As most of you know, this year the Universal Exposition was held in Milan, Italy and it was focused on food and more precisely its motto was “Feeding the Planet, Energy for Life”.
I went to see it in October, a week or two before it closed its doors, with my high school, which comprises my best friend and her sister. We had a lot lot lot of fun, but there were two annoying things that happened : first of all, it rained during our only day there, so we were in line, holding our umbrellas for dear life; second of all, we were in the bus with another high school from a near city and they were all morons, not even one person was decent, including the teachers. But oh well, manners are not for everybody.
Our trip was divided into three days, so let’s start with day one.
We got into the bus and left at about 6 am and we stood on that bus, half sleepy, half delirious, until we reached the city of Parma and let me tell you, I fell madly in love with that city. It was so elegant and pure and classic that I had an immediate connection with it and I would like it very much if I could visit it again, as soon as possible.
From the park, we started going towards the historical centre of the city and we crossed one of the bridges that connects the two sides of the Parma River.
Then we reached the actual historical centre, composed by the Parma Cathedral and the Baptistery. The Cathedral is massive and quite dark, but has a very nice atmosphere and there was music playing when we got inside. We didn’t enter the Baptistery, but I loved it from the outside : it was pink! Its outside is made of pink Verona Marble and it is gorgeous.

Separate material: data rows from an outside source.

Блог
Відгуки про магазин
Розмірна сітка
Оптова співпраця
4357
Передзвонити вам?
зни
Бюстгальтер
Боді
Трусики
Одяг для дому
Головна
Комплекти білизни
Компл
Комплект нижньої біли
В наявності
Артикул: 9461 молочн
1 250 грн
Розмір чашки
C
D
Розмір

And also, if you want to do some shopping you can totally do it : there are high end stores and also lower end ones, like Zara or KIKO. After our little trip, we went to the Hotel.
We got into the bus and we suffered two to three hours of incredible traffic. It was crazy and the lined to get to the bathroom were even crazier. The first thing we did when we got there is that we went to eat and we ate fast food; I personally didn’t care to spend a lot of money on weird food, I am quite picky and simplistic with what I eat.

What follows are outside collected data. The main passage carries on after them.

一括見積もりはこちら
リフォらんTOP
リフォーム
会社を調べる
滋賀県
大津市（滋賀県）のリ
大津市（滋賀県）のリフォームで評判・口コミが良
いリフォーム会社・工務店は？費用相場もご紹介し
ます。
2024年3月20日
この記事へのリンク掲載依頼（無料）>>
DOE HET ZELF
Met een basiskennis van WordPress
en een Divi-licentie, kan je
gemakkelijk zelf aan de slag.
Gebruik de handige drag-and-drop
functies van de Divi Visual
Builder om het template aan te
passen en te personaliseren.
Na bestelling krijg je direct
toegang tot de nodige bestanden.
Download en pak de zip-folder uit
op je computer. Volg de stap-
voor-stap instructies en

The first pavilion we saw was Turkmenistan and it was quite simple, nothing spectacular. On the outside it was colourful and on the inside it showed a bit of everything, from fashion (amazing necklaces that I wish I could’ve bought) to their typical carpets.
Then we saw the pavilion vis-à-vis from the one before, Estonia. It was predominantly made of wood! It was very pretty and it was focused on renewable energy and Estonian fauna. Here is where I bought my dad some sort of liquor made with rum. I stayed safe.
Then we moved on to the Brazil pavilion, which drew a large crowd, since there was a net you had to climb on that would resemble a walk in the Amazon Rainforest. That was the most fun part of it all, since everything else was well put, but not extraordinary.
If I remember correctly, we then went to the USA pavilion, which was very modern and versatile, with games to play and various interviews, some to the POTUS and FLOTUS of the US.
We moved once more to another pavilion, this time we saw Nepal. It was focused on religion and had nothing to do with the theme of the exhibition. There were a couple of statues of Buddha and nothing more, other than a very, very long line.
Then we saw the Colombia pavilion, but unfortunately I didn’t take any photos, since inside there was a guided tour of the very different climate in the country. However I did buy some Colombian coffee and chocolate for my mum and let me tell you, it was great.
We finally saw the Angola pavilion, which I really, really like. Instead of developing in width, it developed in height and it was about four floors high. It was focused on the women of Angola and the figure of the woman in that country. There were many women being interviewed on screen and they talked about their story and success. Then, on the last floor, there was an art exhibition, full of very charismatic people and artists. It was a pleasant surprise.
These were all of the pavilions and as the final touch, we saw the show of the Tree of Life. It was nice, with the classical music and all, but it was nothing, in my opinion, spectacular.
The final day was finally here. We woke up early and admired the view, since the hotel was in the middle of the woods. Then we visited a tiny little city, Castell’Arquato. Very pretty, but not a single soul was there. We visited the main Church and then we visited a tower, which was full of medieval ways of torture. Needless to say, my friend was yelling my name desperately, while clinging to my hand for dear life.
And after all this, we finally went home, in our comfortable and insect-free beds. See you soon.